● **What this task involves**: Can you lay out the lines of the rows below as a JSON list of strings, one string per line with blank lines left out, starting at the line with "scientific name: Lonicera japonica" and running through the final line of the rows?

● **Input for this task**:
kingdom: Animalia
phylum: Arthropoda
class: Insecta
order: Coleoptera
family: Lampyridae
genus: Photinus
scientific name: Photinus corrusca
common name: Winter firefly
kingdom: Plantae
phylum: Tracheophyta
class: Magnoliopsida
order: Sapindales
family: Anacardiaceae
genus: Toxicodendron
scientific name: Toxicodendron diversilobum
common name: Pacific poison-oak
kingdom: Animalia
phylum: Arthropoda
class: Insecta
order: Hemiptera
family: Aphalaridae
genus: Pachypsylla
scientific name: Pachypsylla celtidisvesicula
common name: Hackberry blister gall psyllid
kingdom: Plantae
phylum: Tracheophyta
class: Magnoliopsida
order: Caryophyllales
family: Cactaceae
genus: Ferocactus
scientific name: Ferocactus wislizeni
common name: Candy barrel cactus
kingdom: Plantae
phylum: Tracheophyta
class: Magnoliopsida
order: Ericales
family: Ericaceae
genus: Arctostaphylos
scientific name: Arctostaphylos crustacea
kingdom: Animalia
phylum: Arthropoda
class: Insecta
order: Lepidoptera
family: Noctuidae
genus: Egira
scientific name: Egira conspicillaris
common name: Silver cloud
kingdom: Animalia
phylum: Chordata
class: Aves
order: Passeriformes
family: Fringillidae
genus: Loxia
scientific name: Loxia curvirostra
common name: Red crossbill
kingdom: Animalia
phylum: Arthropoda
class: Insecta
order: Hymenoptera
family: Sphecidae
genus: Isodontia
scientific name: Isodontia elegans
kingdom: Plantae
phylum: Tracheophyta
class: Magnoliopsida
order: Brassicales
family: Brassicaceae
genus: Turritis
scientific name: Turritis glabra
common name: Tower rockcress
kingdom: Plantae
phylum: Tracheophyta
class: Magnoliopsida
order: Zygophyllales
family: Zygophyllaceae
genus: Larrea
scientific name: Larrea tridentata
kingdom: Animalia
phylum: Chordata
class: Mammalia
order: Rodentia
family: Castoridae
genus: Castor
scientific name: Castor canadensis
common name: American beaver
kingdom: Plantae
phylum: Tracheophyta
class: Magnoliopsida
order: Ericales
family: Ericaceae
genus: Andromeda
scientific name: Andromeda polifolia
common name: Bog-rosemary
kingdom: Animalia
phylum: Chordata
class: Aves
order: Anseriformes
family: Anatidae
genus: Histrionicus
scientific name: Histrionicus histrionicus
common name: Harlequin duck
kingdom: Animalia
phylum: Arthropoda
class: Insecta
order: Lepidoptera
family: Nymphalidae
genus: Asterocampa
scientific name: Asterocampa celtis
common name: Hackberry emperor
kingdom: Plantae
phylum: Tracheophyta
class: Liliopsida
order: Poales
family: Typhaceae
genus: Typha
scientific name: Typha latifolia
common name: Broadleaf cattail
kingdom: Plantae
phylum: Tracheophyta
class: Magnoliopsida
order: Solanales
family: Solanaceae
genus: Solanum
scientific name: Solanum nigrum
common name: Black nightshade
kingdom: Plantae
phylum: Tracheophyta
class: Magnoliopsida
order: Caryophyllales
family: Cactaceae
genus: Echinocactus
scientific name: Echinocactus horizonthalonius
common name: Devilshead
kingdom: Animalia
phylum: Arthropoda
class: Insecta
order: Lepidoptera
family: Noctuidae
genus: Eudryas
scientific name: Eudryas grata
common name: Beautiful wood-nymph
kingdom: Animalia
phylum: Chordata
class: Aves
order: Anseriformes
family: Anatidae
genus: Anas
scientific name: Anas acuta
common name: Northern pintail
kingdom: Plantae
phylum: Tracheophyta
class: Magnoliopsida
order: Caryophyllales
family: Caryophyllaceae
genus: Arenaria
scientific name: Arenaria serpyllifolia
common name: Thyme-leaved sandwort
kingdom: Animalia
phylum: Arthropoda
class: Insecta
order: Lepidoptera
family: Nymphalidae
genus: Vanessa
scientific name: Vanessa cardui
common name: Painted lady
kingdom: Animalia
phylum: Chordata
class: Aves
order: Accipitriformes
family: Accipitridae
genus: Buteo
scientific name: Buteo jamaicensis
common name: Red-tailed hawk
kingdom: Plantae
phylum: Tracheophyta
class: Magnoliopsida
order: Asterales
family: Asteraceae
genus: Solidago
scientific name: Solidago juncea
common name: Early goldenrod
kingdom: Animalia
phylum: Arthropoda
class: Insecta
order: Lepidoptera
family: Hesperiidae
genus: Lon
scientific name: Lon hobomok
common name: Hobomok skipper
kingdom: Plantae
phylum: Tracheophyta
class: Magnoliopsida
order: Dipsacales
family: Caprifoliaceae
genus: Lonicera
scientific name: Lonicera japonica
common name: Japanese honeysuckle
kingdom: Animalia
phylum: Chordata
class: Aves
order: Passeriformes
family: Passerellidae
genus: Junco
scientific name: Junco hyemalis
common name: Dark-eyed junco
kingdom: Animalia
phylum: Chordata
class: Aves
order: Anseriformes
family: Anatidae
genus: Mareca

● **Answer**:
[
  "scientific name: Lonicera japonica",
  "common name: Japanese honeysuckle",
  "kingdom: Animalia",
  "phylum: Chordata",
  "class: Aves",
  "order: Passeriformes",
  "family: Passerellidae",
  "genus: Junco",
  "scientific name: Junco hyemalis",
  "common name: Dark-eyed junco",
  "kingdom: Animalia",
  "phylum: Chordata",
  "class: Aves",
  "order: Anseriformes",
  "family: Anatidae",
  "genus: Mareca"
]